**Data for review:**
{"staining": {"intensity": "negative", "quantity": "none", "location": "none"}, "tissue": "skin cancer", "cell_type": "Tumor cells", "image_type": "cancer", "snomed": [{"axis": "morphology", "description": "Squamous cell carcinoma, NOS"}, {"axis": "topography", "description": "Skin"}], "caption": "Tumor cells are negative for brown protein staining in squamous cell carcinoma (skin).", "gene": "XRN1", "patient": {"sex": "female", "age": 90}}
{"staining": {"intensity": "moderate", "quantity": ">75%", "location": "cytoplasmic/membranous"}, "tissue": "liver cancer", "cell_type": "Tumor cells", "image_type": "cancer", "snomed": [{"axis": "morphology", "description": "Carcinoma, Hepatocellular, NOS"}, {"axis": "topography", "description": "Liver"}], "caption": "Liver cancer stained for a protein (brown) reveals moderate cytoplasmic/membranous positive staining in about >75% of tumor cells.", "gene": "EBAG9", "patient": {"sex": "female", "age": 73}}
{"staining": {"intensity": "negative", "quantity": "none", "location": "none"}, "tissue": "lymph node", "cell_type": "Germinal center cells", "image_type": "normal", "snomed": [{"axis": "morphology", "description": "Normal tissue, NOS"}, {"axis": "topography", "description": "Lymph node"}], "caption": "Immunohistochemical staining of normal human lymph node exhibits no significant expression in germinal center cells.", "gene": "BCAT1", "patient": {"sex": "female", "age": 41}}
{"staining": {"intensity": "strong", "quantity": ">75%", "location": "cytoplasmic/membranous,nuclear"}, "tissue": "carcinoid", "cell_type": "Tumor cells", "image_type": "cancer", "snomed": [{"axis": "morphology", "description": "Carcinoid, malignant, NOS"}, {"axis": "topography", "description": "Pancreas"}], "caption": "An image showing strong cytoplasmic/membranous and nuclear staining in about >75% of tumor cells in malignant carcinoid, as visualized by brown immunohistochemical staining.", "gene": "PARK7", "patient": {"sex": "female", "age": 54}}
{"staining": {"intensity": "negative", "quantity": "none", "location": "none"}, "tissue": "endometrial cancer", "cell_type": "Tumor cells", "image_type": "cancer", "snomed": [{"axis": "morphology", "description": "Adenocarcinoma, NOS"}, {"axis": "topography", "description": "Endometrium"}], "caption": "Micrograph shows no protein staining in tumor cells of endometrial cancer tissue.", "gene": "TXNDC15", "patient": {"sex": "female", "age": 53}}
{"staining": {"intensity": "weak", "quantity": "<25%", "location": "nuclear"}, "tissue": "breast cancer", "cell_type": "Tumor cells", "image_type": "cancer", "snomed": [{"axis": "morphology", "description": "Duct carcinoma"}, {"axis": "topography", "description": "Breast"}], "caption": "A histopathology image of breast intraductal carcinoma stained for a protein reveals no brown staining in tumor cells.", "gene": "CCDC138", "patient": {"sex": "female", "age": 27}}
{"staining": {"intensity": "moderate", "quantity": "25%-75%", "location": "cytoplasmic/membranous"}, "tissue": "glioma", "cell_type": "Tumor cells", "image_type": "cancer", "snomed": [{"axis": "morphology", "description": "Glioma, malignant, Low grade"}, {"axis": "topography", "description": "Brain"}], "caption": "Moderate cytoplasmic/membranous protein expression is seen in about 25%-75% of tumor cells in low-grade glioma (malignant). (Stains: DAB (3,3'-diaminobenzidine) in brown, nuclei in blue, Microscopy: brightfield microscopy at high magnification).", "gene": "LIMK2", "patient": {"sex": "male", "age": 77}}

**About this task:** The material above should be returned exactly, in full.

**Solution for this task:**
{"staining": {"intensity": "negative", "quantity": "none", "location": "none"}, "tissue": "skin cancer", "cell_type": "Tumor cells", "image_type": "cancer", "snomed": [{"axis": "morphology", "description": "Squamous cell carcinoma, NOS"}, {"axis": "topography", "description": "Skin"}], "caption": "Tumor cells are negative for brown protein staining in squamous cell carcinoma (skin).", "gene": "XRN1", "patient": {"sex": "female", "age": 90}}
{"staining": {"intensity": "moderate", "quantity": ">75%", "location": "cytoplasmic/membranous"}, "tissue": "liver cancer", "cell_type": "Tumor cells", "image_type": "cancer", "snomed": [{"axis": "morphology", "description": "Carcinoma, Hepatocellular, NOS"}, {"axis": "topography", "description": "Liver"}], "caption": "Liver cancer stained for a protein (brown) reveals moderate cytoplasmic/membranous positive staining in about >75% of tumor cells.", "gene": "EBAG9", "patient": {"sex": "female", "age": 73}}
{"staining": {"intensity": "negative", "quantity": "none", "location": "none"}, "tissue": "lymph node", "cell_type": "Germinal center cells", "image_type": "normal", "snomed": [{"axis": "morphology", "description": "Normal tissue, NOS"}, {"axis": "topography", "description": "Lymph node"}], "caption": "Immunohistochemical staining of normal human lymph node exhibits no significant expression in germinal center cells.", "gene": "BCAT1", "patient": {"sex": "female", "age": 41}}
{"staining": {"intensity": "strong", "quantity": ">75%", "location": "cytoplasmic/membranous,nuclear"}, "tissue": "carcinoid", "cell_type": "Tumor cells", "image_type": "cancer", "snomed": [{"axis": "morphology", "description": "Carcinoid, malignant, NOS"}, {"axis": "topography", "description": "Pancreas"}], "caption": "An image showing strong cytoplasmic/membranous and nuclear staining in about >75% of tumor cells in malignant carcinoid, as visualized by brown immunohistochemical staining.", "gene": "PARK7", "patient": {"sex": "female", "age": 54}}
{"staining": {"intensity": "negative", "quantity": "none", "location": "none"}, "tissue": "endometrial cancer", "cell_type": "Tumor cells", "image_type": "cancer", "snomed": [{"axis": "morphology", "description": "Adenocarcinoma, NOS"}, {"axis": "topography", "description": "Endometrium"}], "caption": "Micrograph shows no protein staining in tumor cells of endometrial cancer tissue.", "gene": "TXNDC15", "patient": {"sex": "female", "age": 53}}
{"staining": {"intensity": "weak", "quantity": "<25%", "location": "nuclear"}, "tissue": "breast cancer", "cell_type": "Tumor cells", "image_type": "cancer", "snomed": [{"axis": "morphology", "description": "Duct carcinoma"}, {"axis": "topography", "description": "Breast"}], "caption": "A histopathology image of breast intraductal carcinoma stained for a protein reveals no brown staining in tumor cells.", "gene": "CCDC138", "patient": {"sex": "female", "age": 27}}
{"staining": {"intensity": "moderate", "quantity": "25%-75%", "location": "cytoplasmic/membranous"}, "tissue": "glioma", "cell_type": "Tumor cells", "image_type": "cancer", "snomed": [{"axis": "morphology", "description": "Glioma, malignant, Low grade"}, {"axis": "topography", "description": "Brain"}], "caption": "Moderate cytoplasmic/membranous protein expression is seen in about 25%-75% of tumor cells in low-grade glioma (malignant). (Stains: DAB (3,3'-diaminobenzidine) in brown, nuclei in blue, Microscopy: brightfield microscopy at high magnification).", "gene": "LIMK2", "patient": {"sex": "male", "age": 77}}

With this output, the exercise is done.